# Activities
**1.** Using the HDF5 tick data thread, decide whether each statement agrees with it. For each, answer yes or no and quote the deciding words.
(a) Ray uses the boost::date library for high resolution datetime stamps.
(b) Ray stores instruments by week.
(c) Tito says that putting selections into memory would work in every case he cares about.
**2.** Answer these questions from the HDF5 tick data thread.
(a) What kind of program has Ray been writing?
(b) What data has Ray been collecting?
(c) On what date was Ray's reply sent?

To unsubscribe, send a message to hdf-forum-unsubscribe@hdfgroup.org.

Hi Ray,

Thank you for responding. It sounds like you have adopted my "OTPI" approach, no? Do you have any idea at what point it will breakdown? That is, is there an effective limit to the number of datasets/tables within one file? How did you determine what chunksizes to use? Could you detail your merging/sorting a little bit further? In particular, you mention putting selections into memory, but in some cases I care about this would definitely exhaust memory, so I need something that will perform a sorted merge as it's reading from hdf5.

Thanks for your help,

     Tito.

···

________________________________
From: Ray Burkholder <ray@oneunified.net>
To: Tito Ingargiola <tito@puppetmastertrading.com>; hdf-forum@hdfgroup.org
Sent: Tuesday, December 23, 2008 1:15:26 PM
Subject: RE: [hdf-forum] modelling tick data

I've been writing a Microsoft Visual C++ Automated Trading
Program. I've used HDF5 for the data storage component. I use
chunked storage to facilitate on the file compression/decompression.
I've used the built-in HDF5 ability to break one large file into separate
chunks. I use the HDF5 built-in directory to segregate data by symbol and
day. By using the built-in ability to link files, 'virtual directories'
can be built up. I've been collecting quote and trade data.

By creating the record structures in C++, they can easily be
mapped into HDF5. I use the boost::date library for high resolution
datetime stamps. Using some customized STL concept code, I can use
b-tree searches on my data for selecting datetime ranges. The ranges get read
into memory structures for further processing and organization. I store
instruments by day. Higher level code needs to worry about aggregating
multiple days, if that is needed.

My scale of data collection is no where near as extensive as
yours is/mightbe. But I think that with appropriate tuning, and clever
programming, you can get what you want. Just make sure that
whatever you do, is compiled. When one gets several hundred
thousand quotes/trades for an instrument per day, the sheer volume of data
takes a while to I/O. If compression is used (there are a few clever
concepts HDF5 can use for when sequential values vary only slightly in the last
few bytes), that requires additional horsepower.

If you are interested in details, let me know.

Ray

From:Tito Ingargiola
[mailto:tito@puppetmastertrading.com]
Sent: Tuesday, December 23, 2008 13:58
To: hdf-forum@hdfgroup.org
Subject: [hdf-forum] modelling tick data

Hi,

I'm trying to figure out how to best use hdf5 for my data. I've been
experimenting with various options but there seem to be many, many different
ways to model things and no relevant examples that I have come across.

# Dataset extract
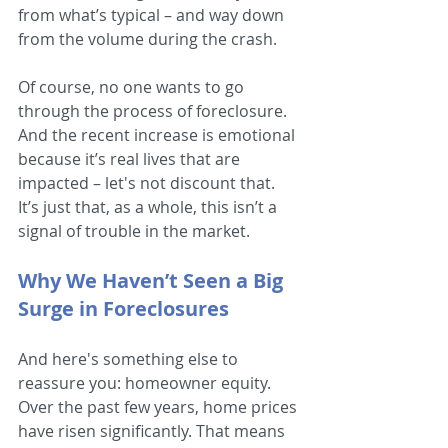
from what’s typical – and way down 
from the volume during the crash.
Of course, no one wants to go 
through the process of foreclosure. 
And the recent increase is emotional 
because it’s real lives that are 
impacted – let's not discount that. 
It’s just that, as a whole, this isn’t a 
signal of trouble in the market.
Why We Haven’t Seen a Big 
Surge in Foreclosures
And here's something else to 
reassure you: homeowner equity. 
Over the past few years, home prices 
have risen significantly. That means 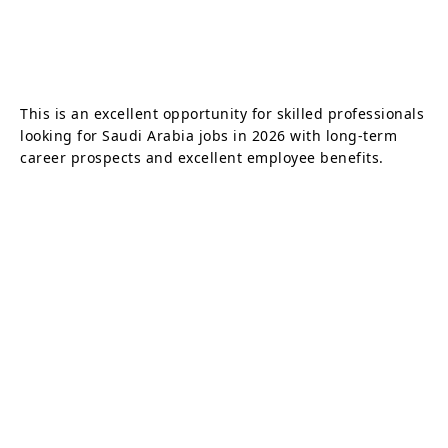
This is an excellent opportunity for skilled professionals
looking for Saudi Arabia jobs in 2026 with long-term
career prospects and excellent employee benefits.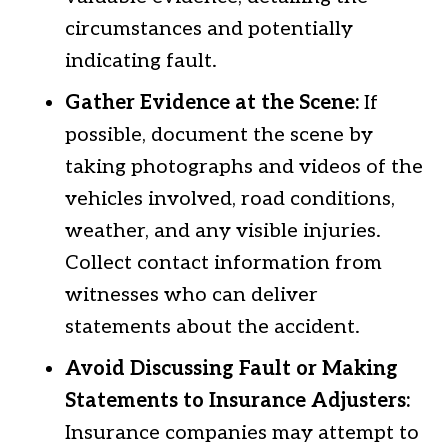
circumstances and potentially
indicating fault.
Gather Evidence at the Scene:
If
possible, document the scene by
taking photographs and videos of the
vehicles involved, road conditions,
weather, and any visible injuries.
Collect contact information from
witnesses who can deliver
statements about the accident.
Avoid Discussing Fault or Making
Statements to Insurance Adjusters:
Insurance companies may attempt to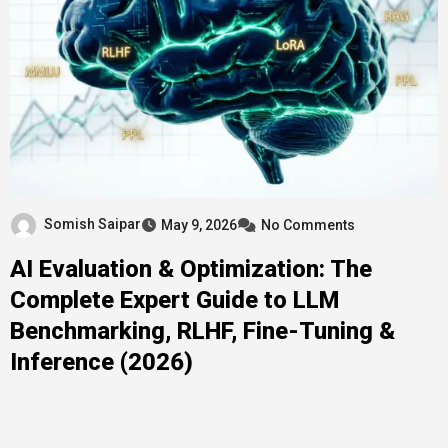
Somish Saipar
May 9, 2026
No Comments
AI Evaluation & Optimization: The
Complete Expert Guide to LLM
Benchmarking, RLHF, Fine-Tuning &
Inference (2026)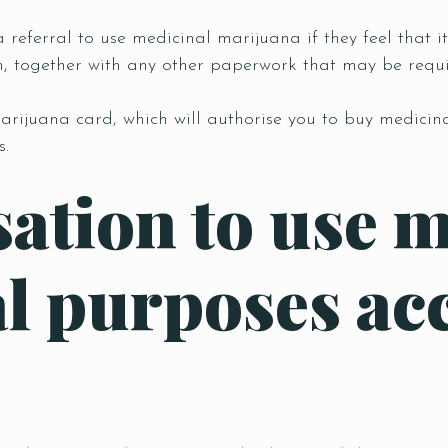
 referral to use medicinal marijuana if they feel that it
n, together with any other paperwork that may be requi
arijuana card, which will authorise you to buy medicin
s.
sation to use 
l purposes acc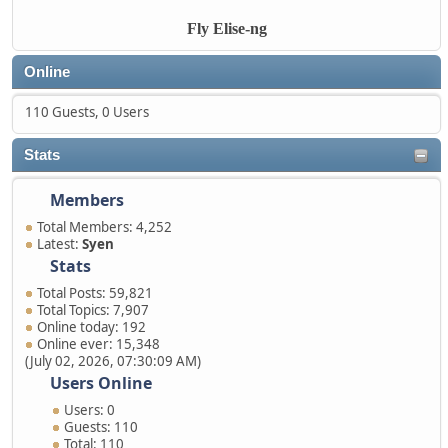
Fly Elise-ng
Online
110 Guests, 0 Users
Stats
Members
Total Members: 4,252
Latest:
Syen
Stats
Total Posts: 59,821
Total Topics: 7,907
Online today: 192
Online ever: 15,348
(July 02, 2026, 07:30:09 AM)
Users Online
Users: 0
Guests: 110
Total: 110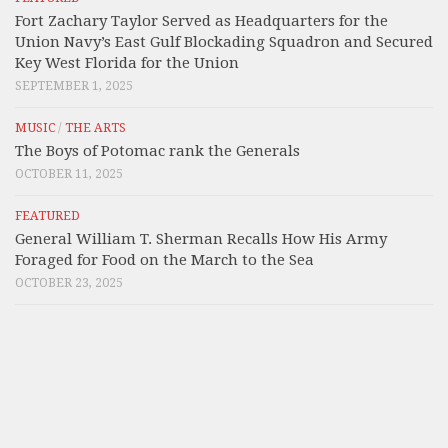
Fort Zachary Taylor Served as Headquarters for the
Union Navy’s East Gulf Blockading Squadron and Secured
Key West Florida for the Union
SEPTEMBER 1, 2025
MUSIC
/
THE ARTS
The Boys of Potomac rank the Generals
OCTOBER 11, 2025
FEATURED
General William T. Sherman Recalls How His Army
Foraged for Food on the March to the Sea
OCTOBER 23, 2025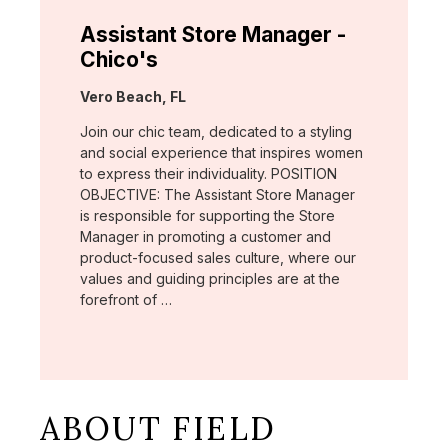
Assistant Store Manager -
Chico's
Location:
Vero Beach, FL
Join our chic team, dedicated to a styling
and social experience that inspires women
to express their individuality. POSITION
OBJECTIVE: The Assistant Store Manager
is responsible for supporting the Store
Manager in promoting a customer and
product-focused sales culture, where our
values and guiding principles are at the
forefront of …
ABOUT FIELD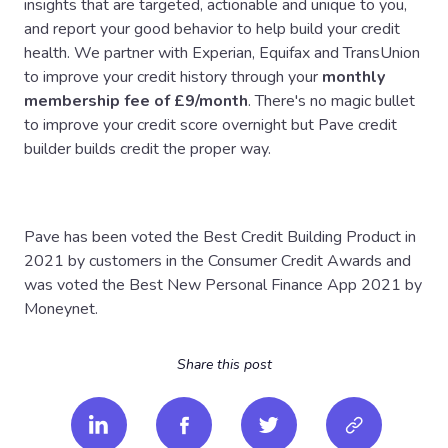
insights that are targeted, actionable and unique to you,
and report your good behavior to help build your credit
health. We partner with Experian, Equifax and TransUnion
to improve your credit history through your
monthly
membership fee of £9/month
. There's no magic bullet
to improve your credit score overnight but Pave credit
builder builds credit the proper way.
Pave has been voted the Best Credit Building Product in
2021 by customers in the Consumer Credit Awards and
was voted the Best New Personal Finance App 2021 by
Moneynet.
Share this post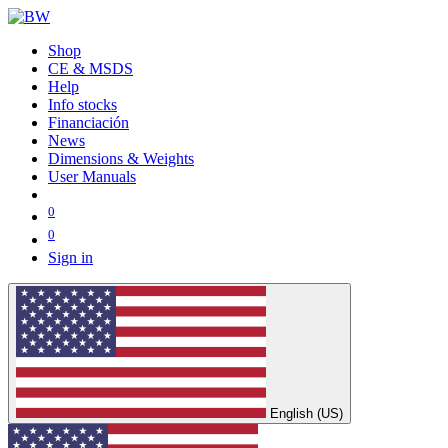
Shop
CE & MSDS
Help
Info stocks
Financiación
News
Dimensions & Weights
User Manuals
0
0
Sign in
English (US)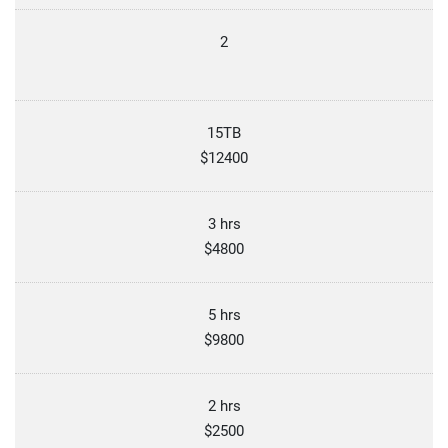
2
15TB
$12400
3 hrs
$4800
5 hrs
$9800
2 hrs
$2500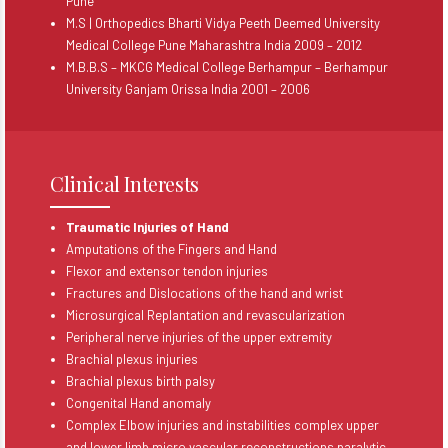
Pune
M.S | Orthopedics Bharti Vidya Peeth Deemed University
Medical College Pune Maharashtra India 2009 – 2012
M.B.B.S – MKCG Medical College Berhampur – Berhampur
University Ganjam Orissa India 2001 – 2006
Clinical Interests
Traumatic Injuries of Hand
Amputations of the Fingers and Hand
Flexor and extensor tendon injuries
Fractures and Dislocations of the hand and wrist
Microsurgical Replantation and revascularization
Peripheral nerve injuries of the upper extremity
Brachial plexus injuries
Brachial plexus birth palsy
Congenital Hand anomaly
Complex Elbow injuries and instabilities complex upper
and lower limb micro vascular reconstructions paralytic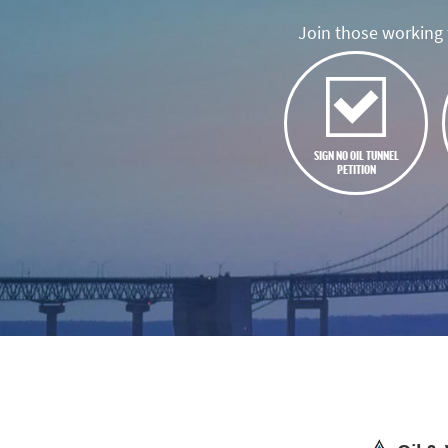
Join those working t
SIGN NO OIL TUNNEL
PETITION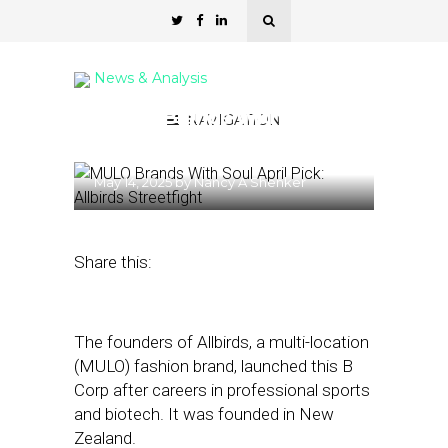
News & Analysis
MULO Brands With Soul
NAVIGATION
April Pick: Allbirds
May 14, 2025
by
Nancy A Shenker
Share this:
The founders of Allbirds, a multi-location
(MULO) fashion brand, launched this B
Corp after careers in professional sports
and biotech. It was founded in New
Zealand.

# Answers to the tasks
**1.**
(a) Yes: "I use the boost::date library for high resolution datetime stamps."
(b) No: "I store instruments by day."
(c) No: "in some cases I care about this would definitely exhaust memory"

**2.**
(a) A Microsoft Visual C++ automated trading program.
(b) Quote and trade data.
(c) Tuesday, December 23, 2008.